(Items from a dataset)

####################

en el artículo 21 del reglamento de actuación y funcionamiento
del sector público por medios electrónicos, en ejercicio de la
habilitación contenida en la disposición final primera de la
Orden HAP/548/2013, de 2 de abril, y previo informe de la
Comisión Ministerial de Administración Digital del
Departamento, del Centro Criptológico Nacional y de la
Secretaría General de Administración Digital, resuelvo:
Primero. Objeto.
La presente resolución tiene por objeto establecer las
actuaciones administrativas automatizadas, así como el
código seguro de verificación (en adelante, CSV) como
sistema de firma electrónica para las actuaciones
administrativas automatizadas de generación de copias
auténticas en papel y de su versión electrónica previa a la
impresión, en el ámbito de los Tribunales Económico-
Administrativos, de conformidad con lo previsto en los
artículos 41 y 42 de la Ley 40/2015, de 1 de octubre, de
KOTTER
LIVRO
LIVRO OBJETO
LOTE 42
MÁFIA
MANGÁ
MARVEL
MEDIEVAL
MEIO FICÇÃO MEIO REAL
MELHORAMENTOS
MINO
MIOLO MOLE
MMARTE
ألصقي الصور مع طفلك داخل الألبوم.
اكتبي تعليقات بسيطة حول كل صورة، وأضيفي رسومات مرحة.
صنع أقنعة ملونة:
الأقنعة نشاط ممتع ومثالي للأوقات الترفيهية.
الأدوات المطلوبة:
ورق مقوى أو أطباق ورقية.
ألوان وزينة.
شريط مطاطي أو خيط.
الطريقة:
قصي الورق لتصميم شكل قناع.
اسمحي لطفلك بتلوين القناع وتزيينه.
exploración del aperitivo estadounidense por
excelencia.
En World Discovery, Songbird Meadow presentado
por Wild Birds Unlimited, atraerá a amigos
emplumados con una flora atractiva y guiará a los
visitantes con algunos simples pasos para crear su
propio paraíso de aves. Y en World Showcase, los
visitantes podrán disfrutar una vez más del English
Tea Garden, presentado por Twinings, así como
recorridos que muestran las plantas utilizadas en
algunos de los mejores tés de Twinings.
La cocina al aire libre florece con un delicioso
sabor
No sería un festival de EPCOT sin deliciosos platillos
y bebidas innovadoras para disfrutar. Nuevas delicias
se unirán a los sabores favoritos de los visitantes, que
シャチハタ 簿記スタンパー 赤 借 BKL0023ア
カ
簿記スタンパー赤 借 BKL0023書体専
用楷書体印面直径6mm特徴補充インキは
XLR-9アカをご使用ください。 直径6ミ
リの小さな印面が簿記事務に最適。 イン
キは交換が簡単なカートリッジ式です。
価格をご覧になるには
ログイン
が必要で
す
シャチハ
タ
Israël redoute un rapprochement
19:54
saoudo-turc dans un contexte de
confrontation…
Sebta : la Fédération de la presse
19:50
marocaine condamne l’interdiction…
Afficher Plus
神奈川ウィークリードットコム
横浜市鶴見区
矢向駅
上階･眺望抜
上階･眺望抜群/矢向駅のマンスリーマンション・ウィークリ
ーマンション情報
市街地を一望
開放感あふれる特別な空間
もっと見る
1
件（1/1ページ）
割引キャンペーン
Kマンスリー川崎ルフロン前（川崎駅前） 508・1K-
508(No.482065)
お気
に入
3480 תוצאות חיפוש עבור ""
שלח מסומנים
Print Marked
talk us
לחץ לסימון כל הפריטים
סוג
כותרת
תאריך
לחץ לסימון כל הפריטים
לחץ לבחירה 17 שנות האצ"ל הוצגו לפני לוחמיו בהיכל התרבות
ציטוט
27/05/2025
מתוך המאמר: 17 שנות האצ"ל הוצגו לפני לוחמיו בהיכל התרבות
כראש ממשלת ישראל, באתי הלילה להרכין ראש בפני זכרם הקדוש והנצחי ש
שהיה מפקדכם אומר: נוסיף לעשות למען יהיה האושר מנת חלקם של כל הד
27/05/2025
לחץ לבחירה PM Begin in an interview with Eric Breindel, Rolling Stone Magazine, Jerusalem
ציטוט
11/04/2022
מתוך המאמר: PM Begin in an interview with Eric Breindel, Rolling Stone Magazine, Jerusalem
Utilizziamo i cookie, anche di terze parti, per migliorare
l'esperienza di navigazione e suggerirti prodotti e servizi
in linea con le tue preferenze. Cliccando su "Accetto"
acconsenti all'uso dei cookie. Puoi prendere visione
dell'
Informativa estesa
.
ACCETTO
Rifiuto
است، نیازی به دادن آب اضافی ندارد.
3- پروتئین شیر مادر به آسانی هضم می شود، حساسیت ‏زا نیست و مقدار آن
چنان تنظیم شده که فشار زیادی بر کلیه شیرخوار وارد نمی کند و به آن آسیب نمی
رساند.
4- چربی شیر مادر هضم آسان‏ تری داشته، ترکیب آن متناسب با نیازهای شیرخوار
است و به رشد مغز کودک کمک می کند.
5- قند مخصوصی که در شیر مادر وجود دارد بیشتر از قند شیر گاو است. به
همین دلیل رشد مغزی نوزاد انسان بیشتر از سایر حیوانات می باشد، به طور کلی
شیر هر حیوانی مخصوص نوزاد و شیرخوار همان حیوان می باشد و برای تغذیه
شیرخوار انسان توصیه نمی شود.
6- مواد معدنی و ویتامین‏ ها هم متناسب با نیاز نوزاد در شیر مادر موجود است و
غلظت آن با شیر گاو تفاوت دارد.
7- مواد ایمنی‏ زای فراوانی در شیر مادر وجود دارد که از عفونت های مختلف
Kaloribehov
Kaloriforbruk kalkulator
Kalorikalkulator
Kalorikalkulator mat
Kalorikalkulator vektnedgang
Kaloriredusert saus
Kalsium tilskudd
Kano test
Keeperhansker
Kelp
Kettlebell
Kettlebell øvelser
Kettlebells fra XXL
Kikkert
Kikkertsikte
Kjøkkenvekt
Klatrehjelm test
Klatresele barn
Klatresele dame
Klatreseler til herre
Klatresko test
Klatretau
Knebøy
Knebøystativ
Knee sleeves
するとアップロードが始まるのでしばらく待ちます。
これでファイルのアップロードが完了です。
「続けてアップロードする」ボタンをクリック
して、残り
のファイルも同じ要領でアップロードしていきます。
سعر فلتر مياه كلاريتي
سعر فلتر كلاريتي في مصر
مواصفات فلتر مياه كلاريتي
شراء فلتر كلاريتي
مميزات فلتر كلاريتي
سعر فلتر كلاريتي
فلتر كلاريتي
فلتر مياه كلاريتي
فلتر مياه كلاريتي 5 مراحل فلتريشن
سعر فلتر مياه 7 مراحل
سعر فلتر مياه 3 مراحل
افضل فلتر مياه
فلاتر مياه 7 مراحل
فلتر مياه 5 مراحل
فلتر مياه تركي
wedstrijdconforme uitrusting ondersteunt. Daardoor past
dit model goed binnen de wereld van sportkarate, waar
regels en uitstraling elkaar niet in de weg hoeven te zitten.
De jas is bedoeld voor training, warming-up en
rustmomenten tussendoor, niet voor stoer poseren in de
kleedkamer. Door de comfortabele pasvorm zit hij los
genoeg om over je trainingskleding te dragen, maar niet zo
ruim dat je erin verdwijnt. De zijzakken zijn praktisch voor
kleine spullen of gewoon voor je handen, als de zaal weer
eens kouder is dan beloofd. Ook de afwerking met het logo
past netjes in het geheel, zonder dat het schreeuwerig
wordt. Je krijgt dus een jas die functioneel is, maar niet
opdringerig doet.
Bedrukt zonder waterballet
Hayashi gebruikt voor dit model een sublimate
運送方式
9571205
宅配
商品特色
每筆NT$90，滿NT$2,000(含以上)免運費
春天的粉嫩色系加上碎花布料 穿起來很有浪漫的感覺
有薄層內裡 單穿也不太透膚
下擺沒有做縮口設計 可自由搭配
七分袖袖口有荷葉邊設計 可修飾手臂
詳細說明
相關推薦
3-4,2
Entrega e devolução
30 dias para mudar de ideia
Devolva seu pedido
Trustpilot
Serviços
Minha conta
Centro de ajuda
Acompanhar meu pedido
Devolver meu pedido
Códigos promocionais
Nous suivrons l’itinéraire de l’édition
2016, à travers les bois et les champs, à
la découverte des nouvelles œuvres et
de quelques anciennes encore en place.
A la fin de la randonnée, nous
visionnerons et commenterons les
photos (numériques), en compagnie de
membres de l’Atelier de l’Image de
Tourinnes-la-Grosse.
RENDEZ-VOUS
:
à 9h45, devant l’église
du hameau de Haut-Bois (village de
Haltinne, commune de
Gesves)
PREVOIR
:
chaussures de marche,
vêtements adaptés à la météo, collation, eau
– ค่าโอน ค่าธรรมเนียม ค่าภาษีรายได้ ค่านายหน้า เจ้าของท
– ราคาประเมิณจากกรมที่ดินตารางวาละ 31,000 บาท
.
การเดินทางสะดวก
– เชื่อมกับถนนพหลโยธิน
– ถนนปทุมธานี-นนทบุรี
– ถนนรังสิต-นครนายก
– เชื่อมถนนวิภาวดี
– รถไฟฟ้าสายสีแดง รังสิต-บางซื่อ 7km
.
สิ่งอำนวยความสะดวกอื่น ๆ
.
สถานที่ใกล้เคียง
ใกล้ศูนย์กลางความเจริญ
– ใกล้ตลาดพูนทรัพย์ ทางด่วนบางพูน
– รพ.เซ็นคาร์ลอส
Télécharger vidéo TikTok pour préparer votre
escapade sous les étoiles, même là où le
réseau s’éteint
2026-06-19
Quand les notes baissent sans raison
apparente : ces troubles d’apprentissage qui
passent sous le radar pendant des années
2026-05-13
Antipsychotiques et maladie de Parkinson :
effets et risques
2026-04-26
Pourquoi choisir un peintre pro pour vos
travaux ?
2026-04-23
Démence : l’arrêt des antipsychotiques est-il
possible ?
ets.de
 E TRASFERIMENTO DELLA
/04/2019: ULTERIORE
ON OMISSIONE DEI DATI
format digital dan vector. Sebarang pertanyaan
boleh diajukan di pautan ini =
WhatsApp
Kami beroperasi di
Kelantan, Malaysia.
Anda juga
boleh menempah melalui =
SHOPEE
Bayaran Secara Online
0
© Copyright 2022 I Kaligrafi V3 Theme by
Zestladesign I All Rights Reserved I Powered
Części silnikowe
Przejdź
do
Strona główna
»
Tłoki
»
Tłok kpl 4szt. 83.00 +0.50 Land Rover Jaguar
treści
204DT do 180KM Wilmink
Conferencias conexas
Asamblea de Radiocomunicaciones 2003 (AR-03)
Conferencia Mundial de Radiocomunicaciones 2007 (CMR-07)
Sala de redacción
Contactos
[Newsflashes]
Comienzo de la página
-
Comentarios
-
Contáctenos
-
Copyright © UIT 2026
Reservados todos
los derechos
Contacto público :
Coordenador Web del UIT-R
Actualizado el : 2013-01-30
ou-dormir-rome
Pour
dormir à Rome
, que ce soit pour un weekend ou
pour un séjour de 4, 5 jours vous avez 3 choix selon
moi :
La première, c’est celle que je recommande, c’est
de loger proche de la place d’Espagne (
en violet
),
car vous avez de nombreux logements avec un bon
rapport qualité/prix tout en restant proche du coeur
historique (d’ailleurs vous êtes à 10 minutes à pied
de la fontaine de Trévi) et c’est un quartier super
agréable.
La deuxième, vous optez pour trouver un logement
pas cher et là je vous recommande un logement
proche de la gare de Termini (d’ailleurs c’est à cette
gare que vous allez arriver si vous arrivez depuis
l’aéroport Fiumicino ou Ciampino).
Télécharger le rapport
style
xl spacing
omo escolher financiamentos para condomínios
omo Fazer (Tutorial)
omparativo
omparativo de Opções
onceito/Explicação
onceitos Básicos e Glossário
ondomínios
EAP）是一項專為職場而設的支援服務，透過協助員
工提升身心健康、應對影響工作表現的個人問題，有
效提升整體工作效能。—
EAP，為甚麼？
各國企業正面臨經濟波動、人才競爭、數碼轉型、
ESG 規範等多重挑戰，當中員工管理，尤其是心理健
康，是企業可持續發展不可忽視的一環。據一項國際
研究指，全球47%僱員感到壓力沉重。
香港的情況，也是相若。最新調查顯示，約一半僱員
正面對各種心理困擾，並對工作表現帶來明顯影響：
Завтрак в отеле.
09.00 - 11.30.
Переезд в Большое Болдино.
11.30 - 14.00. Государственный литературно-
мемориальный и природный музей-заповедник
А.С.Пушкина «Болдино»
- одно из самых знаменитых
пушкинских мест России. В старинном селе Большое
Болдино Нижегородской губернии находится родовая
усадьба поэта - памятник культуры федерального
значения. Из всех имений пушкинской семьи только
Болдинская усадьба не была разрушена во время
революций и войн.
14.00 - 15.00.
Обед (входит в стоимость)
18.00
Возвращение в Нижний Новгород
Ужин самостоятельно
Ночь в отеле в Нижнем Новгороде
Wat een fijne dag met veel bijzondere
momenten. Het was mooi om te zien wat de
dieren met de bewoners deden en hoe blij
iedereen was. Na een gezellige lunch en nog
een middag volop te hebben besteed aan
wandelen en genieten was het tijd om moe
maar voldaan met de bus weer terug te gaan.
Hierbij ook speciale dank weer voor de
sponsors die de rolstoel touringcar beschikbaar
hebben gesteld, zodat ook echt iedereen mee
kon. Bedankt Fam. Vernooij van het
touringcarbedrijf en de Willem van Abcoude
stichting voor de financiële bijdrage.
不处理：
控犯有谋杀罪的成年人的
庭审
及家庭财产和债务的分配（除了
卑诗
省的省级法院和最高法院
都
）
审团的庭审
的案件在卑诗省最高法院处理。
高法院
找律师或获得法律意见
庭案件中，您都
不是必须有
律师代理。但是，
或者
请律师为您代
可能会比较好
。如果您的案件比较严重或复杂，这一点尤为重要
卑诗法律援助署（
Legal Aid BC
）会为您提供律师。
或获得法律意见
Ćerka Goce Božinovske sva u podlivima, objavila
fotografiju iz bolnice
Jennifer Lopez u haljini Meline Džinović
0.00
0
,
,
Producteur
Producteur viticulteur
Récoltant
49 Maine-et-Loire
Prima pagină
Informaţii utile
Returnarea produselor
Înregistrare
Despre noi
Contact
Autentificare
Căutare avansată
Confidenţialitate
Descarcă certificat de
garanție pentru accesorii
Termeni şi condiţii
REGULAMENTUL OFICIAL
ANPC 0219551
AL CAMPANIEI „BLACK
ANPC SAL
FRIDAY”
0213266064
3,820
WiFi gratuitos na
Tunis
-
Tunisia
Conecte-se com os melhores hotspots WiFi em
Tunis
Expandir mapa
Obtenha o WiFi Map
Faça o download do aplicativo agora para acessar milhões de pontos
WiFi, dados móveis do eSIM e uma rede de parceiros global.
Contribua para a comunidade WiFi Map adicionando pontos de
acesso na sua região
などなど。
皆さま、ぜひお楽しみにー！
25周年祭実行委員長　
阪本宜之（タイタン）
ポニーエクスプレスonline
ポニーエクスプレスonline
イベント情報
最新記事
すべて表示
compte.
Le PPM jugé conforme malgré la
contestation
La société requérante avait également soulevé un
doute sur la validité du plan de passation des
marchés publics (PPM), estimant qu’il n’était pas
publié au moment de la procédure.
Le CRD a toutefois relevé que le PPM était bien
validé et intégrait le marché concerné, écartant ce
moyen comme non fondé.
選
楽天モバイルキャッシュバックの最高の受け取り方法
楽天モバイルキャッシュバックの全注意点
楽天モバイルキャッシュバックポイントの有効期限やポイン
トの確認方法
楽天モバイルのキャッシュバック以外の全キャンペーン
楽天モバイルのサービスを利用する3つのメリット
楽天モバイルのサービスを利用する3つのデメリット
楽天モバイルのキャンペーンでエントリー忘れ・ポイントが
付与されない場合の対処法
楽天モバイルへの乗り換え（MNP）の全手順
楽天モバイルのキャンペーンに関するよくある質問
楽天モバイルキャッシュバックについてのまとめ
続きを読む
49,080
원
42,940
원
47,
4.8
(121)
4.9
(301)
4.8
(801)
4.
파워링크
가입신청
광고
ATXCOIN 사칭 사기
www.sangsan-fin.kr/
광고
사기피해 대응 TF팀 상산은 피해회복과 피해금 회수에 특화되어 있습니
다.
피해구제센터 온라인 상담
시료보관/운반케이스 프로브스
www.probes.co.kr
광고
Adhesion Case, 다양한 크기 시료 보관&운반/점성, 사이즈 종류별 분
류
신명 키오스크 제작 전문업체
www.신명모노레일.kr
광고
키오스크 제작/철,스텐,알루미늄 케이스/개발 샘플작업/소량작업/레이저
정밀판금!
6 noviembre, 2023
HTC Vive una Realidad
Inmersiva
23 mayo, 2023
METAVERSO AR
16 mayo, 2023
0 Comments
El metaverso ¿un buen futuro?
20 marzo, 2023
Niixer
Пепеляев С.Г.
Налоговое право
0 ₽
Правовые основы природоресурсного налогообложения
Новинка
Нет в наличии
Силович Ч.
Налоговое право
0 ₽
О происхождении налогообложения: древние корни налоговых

####################

▶ [What is required]:
Lines from the top of the data above through the line with "La presente resolución", both ends included: copy them exactly, nothing more.

▶ [Result below]:
en el artículo 21 del reglamento de actuación y funcionamiento
del sector público por medios electrónicos, en ejercicio de la
habilitación contenida en la disposición final primera de la
Orden HAP/548/2013, de 2 de abril, y previo informe de la
Comisión Ministerial de Administración Digital del
Departamento, del Centro Criptológico Nacional y de la
Secretaría General de Administración Digital, resuelvo:
Primero. Objeto.
La presente resolución tiene por objeto establecer las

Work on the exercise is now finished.